[Reposted from ESHET – European Society for the History of Economic Thought]
It is with great sadness that we share the news that our dear colleague and friend António Almodovar has passed away on the 22nd December. His strength, wit, and perseverance were not sufficient to overcome the serious illness that weakened him over the last months.
We have lost a dear friend and his ever-stimulating presence at academic meetings and conferences. Nonetheless, we will always have with us his contributions as teacher and researcher in economic and social history, political science, business ethics and, first and foremost, in the history of economic thought.

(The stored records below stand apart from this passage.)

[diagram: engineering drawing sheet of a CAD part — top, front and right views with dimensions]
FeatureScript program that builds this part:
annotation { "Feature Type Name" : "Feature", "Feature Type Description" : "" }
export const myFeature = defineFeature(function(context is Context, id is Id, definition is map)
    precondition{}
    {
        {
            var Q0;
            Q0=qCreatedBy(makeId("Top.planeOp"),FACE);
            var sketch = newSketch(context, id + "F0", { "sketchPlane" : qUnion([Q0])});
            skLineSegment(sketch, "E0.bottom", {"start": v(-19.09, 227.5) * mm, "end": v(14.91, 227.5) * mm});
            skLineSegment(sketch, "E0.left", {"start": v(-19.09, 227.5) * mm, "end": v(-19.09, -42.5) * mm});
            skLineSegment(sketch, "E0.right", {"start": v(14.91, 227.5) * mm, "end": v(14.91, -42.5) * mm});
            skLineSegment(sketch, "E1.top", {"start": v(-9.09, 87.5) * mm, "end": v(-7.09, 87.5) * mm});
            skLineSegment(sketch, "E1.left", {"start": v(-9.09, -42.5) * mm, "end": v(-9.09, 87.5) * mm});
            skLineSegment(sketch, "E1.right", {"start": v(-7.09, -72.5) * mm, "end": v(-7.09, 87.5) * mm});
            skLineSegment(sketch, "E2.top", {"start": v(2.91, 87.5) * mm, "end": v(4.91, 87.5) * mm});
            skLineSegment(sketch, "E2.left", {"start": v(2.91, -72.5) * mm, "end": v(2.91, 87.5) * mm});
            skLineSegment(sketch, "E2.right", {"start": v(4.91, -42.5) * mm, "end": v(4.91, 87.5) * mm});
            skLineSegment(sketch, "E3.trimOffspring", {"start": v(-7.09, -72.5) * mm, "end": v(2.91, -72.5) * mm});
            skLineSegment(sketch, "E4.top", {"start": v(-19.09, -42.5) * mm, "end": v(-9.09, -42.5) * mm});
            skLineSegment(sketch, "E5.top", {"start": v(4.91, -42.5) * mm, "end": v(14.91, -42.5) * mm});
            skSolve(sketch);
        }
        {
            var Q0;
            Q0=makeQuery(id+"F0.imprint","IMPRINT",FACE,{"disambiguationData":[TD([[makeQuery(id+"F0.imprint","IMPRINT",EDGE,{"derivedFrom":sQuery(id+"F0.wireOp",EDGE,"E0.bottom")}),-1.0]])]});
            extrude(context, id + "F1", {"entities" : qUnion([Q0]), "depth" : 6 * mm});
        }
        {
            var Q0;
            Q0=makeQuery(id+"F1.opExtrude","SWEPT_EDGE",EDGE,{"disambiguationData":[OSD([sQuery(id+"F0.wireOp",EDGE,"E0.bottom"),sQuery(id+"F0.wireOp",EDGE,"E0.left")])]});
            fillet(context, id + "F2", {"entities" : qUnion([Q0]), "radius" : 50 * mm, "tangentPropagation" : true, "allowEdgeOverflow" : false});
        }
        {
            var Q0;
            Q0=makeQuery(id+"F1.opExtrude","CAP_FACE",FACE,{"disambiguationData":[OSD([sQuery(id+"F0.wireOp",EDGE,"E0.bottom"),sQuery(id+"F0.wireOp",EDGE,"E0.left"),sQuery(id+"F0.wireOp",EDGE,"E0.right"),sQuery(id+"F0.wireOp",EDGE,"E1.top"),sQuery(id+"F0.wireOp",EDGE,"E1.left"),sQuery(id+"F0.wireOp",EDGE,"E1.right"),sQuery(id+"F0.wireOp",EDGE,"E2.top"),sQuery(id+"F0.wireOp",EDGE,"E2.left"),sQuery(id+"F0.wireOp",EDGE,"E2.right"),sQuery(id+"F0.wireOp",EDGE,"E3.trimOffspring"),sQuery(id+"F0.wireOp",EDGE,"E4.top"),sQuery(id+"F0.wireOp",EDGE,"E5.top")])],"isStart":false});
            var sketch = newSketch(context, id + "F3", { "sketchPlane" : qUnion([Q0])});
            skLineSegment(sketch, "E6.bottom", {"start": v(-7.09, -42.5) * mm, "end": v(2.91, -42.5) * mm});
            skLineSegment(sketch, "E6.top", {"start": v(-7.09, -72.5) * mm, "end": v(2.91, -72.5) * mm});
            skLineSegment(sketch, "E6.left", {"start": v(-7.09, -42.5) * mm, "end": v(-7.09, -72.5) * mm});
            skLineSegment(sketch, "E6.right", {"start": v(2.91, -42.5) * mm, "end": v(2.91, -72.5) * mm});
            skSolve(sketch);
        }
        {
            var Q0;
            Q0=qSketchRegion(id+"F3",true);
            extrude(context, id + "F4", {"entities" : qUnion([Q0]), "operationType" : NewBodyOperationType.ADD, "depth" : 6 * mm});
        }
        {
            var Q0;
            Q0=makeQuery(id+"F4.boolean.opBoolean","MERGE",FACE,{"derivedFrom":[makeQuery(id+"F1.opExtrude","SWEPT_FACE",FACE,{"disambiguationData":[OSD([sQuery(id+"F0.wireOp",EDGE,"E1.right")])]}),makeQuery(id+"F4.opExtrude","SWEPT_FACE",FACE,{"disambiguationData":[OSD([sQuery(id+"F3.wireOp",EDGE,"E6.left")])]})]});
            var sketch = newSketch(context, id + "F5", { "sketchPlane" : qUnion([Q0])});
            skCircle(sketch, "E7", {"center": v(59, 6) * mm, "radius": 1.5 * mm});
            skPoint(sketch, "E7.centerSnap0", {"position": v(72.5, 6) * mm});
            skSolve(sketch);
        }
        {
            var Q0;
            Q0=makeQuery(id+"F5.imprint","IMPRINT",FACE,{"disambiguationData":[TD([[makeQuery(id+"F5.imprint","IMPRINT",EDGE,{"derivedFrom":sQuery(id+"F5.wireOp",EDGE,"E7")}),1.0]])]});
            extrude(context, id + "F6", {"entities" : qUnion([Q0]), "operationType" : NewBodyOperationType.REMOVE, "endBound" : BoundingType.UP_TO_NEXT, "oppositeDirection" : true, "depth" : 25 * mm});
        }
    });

He has made a great contribution to the historical analysis of the process of institutionalization of Political Economy in the XIXth Century (through various channels such as teaching and textbooks, associations, and parliamentary debates), about the relations between Law and Economics, about the history of social economics and its linkages with Christian economic and social doctrine, or about the economics and politics of corporatism. These will remain as great examples of rigorous and innovative research and will continue to inspire those willing to pursue those themes in Portugal and in the European context.
António Almodovar has participated in the founding meetings of the European Journal of the History of Economic Thought and was an active member of its Editorial Board. He took part in the governing bodies of the European Society for the History of Economic Thought as a member of its Council and of its Executive Committee and was the leading organizer of the annual conference that took place in Porto in 2006. He was also one of the leading promoters of the Iberian Meetings in HET, coordinating the meeting of 2001, and contributed decisively to the consolidation of a community of historians of economic thought in Portugal and Spain.

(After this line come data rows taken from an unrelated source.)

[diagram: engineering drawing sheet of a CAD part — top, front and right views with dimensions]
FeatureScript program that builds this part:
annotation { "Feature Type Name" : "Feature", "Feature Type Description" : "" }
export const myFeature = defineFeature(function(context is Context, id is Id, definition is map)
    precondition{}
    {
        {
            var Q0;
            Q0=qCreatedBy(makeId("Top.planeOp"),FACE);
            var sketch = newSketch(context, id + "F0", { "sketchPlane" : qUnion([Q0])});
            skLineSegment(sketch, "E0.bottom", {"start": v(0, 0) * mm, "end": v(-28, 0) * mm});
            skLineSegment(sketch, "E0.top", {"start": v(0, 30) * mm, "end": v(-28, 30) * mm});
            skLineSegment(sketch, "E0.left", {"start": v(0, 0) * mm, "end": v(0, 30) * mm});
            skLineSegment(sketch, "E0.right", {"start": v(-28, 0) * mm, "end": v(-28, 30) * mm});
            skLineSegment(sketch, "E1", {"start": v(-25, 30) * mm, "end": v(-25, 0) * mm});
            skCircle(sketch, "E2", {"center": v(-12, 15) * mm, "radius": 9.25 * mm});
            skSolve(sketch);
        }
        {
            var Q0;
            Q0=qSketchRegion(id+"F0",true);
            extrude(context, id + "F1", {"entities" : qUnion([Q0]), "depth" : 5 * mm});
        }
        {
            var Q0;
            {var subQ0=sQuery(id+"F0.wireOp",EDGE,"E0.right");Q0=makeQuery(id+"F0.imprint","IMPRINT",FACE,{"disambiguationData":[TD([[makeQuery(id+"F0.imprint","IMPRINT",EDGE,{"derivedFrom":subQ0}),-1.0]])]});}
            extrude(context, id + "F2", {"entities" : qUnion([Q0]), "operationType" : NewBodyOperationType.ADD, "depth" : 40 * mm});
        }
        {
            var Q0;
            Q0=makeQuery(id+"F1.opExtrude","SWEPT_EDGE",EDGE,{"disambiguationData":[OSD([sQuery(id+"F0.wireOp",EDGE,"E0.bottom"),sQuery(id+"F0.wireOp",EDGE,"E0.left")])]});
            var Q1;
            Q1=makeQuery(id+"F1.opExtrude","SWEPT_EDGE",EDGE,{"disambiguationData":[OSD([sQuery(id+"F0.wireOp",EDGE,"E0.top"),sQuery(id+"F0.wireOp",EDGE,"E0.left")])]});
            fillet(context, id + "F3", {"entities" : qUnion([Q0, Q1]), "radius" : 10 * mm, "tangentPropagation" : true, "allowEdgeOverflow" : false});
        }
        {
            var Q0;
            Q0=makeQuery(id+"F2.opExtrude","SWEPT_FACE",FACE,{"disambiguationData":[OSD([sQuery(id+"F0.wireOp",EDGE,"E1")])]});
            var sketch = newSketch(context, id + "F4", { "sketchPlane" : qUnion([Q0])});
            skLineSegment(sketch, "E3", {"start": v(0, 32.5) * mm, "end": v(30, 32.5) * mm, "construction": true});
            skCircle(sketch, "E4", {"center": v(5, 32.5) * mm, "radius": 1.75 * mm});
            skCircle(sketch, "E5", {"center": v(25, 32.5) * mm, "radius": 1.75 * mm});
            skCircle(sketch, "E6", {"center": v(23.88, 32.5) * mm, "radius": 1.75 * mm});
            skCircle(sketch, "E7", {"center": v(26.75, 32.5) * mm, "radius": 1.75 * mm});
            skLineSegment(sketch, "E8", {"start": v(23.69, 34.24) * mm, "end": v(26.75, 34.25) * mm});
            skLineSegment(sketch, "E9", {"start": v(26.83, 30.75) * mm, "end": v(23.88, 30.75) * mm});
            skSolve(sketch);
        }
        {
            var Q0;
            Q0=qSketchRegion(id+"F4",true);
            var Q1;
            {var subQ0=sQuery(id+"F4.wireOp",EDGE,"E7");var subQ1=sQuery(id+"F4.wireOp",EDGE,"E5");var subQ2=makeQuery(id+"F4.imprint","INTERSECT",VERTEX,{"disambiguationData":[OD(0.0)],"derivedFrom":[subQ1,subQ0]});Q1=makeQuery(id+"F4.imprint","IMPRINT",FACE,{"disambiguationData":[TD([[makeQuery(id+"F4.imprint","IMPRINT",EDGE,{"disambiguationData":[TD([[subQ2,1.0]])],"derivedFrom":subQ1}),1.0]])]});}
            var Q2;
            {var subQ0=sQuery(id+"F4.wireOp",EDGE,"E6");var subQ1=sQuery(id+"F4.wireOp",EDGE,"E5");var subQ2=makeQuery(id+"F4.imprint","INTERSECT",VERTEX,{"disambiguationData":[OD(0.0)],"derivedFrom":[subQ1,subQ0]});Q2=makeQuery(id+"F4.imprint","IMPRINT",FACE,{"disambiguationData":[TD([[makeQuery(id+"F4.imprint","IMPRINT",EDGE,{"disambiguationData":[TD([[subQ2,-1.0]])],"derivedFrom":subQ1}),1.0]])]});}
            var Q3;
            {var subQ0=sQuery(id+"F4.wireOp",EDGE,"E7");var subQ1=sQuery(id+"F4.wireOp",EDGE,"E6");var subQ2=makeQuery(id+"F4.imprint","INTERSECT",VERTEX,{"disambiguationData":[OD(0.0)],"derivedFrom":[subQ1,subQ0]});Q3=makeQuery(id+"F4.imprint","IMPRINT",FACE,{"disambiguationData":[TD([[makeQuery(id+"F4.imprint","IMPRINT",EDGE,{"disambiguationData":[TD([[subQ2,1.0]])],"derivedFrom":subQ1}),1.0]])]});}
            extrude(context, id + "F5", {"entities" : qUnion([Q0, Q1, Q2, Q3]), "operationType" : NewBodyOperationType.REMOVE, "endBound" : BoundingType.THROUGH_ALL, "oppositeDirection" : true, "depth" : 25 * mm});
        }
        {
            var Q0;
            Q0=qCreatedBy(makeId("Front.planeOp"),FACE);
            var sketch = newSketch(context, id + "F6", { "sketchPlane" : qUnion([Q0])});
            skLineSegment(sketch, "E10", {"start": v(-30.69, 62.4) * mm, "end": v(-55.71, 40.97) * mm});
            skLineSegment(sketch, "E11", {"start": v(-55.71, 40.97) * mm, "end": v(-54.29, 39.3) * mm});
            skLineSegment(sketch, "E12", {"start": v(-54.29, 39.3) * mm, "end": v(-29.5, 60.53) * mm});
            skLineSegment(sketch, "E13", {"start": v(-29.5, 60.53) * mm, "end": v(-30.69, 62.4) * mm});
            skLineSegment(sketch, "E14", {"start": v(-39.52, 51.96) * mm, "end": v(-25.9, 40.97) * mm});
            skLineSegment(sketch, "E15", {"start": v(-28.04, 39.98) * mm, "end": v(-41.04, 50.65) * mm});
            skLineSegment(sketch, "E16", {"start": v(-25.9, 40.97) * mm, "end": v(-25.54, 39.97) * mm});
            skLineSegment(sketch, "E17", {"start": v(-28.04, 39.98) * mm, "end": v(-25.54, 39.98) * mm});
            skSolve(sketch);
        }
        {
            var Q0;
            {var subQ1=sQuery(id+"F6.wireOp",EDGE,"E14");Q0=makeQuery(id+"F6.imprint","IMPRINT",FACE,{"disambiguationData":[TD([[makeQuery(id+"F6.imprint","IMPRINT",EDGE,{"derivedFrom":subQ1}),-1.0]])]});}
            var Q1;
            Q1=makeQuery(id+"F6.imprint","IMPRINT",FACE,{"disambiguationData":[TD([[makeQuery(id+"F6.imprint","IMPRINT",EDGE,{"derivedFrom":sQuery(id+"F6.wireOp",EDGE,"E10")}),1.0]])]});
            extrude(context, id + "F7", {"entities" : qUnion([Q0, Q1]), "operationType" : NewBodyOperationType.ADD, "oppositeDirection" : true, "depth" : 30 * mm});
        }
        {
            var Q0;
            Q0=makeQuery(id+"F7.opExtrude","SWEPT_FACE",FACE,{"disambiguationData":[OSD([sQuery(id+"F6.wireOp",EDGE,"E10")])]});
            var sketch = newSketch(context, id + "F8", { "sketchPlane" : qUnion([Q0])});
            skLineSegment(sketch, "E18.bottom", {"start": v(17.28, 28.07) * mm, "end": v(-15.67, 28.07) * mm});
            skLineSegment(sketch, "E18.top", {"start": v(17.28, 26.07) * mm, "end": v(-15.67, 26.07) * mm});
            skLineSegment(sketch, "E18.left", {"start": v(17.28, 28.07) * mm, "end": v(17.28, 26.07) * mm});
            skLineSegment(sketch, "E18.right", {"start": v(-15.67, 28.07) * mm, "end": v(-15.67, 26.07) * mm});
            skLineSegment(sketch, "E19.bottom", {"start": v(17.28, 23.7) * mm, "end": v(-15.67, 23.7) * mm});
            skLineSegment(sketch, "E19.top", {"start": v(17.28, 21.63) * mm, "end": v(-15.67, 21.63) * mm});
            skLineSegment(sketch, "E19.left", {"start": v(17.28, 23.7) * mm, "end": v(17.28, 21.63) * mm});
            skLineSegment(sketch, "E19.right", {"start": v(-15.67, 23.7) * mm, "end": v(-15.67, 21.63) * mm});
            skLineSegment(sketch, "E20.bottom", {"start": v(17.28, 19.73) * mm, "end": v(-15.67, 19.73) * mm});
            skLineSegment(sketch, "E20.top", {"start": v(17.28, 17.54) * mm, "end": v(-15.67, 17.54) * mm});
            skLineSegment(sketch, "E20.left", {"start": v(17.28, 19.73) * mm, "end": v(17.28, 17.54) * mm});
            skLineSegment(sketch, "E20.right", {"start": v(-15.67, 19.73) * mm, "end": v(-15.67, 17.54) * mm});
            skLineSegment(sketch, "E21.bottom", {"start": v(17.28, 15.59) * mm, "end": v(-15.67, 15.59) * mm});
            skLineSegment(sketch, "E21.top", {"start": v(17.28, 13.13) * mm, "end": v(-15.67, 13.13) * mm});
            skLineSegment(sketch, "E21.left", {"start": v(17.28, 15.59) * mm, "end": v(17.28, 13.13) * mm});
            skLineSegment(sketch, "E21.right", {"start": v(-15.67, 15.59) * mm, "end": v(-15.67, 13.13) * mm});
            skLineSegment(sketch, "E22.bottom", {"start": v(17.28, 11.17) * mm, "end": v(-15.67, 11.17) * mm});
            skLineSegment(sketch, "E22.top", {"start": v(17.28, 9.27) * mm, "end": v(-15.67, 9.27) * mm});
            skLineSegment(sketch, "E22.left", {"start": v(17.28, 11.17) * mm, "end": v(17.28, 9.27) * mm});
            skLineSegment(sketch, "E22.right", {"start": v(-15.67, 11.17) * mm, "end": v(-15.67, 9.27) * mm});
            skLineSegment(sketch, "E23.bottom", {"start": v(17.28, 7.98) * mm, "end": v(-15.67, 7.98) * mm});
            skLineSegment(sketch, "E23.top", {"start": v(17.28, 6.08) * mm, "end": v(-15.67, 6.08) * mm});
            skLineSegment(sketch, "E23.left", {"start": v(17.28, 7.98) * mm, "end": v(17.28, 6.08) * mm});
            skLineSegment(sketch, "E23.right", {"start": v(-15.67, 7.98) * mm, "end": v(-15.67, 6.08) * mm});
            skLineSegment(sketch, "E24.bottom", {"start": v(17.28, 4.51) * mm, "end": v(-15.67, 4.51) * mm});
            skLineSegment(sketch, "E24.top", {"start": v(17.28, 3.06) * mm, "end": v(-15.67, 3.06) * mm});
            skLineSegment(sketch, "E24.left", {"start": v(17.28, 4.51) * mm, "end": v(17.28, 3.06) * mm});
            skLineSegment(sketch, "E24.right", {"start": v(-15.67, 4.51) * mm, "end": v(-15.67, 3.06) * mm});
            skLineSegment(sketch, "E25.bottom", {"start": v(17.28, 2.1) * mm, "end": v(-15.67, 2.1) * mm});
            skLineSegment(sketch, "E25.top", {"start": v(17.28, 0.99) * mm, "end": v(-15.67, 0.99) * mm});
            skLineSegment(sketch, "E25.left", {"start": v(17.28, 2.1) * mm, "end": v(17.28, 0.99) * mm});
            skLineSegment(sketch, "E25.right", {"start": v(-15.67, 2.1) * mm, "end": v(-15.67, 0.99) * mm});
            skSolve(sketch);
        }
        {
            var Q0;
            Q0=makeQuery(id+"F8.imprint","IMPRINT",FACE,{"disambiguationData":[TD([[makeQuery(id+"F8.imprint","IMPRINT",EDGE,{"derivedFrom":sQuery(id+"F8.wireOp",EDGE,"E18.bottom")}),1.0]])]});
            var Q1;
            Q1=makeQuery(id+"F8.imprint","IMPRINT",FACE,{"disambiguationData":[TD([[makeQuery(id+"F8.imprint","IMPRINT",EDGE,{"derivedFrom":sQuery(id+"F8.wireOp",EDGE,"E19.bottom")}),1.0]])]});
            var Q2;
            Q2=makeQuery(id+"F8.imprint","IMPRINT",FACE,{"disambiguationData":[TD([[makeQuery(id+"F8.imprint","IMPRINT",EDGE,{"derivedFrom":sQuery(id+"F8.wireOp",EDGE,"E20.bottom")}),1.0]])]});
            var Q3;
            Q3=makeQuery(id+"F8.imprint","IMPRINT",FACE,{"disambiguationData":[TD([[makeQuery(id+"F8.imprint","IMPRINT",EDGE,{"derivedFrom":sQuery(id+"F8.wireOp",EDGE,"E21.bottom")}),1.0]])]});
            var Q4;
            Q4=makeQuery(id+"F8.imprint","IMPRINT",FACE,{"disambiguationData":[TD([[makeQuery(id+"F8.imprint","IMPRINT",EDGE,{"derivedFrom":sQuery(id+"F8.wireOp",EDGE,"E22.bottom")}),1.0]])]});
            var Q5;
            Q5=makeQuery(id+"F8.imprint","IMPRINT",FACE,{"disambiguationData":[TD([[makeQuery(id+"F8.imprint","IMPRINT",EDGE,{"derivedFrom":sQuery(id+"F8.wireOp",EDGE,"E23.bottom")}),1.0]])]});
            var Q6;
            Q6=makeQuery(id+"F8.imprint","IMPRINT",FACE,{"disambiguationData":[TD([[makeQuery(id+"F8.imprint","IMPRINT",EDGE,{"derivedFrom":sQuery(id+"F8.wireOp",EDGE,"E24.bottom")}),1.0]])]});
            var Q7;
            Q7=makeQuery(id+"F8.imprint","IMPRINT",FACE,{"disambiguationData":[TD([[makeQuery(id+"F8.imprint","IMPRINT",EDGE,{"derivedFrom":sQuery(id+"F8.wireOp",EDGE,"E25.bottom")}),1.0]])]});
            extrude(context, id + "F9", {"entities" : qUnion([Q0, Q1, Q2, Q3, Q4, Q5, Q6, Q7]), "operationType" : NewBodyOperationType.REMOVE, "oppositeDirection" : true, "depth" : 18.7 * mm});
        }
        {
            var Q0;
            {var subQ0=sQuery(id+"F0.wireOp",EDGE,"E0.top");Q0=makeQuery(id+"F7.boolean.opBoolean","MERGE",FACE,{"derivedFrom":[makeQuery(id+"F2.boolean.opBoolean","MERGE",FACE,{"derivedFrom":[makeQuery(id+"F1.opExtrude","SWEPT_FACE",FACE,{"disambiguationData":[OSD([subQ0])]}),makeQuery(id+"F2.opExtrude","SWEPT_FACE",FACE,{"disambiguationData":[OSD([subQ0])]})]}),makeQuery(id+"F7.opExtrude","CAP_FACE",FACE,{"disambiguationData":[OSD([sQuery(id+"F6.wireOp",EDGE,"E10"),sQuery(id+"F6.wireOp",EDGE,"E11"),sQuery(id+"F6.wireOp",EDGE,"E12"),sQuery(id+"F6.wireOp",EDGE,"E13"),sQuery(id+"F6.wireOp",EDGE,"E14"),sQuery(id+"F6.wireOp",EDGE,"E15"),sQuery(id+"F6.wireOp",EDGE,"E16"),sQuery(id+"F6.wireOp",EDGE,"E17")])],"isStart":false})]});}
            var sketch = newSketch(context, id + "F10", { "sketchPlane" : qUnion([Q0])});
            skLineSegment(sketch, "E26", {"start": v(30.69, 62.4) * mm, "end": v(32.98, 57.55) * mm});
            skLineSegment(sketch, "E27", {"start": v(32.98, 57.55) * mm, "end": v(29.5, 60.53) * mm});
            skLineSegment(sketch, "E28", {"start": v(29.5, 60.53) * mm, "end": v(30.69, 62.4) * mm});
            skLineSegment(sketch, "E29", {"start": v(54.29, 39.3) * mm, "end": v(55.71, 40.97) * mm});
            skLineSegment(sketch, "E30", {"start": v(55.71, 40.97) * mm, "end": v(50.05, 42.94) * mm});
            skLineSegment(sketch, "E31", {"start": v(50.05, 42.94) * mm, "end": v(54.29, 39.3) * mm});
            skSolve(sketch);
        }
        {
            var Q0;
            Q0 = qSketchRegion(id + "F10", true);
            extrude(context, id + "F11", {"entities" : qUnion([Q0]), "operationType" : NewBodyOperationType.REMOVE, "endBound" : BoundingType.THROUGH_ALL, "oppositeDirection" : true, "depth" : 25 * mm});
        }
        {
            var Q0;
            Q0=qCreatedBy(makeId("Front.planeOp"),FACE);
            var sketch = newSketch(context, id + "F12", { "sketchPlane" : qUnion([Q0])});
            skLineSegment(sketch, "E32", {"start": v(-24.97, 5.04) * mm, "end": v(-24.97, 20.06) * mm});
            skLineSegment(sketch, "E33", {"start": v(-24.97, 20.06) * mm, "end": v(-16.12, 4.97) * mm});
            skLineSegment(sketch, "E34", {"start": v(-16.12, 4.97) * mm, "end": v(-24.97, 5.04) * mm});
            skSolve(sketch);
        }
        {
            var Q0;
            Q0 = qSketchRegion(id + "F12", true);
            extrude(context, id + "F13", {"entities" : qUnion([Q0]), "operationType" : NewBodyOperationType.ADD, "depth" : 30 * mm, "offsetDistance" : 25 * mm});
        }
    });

At the Faculty of Economics of the University of Porto he had a major institutional relevance, not the least as the Dean of the Scientific Council and the Dean of the Pedagogical Council for many years. He was also, until his untimely death, Director of the Faculty’s Research Centre on Economics and Finance. At FEP-UP he left a major legacy in many generations of students, at the undergraduate and graduate levels, that he motivated to the relevance of history and social sciences in the training of economics and business students. In the PhD Program in Economics, he has battled for and succeeded in the inclusion and preservation of a mandatory course on HET, something that he coordinated until today and that is quite unique in the current landscape of doctoral training in economics.
He was a corresponding member of the Academy of Sciences of Lisbon and member of various scientific organizations in the field of HET.
Above all, António Almodovar earned the respect and friendship of all those that met him and that shared his company, and who were touched by the strength of his character, his wit, his peculiar sense of humour and his exceptional qualities as a human being.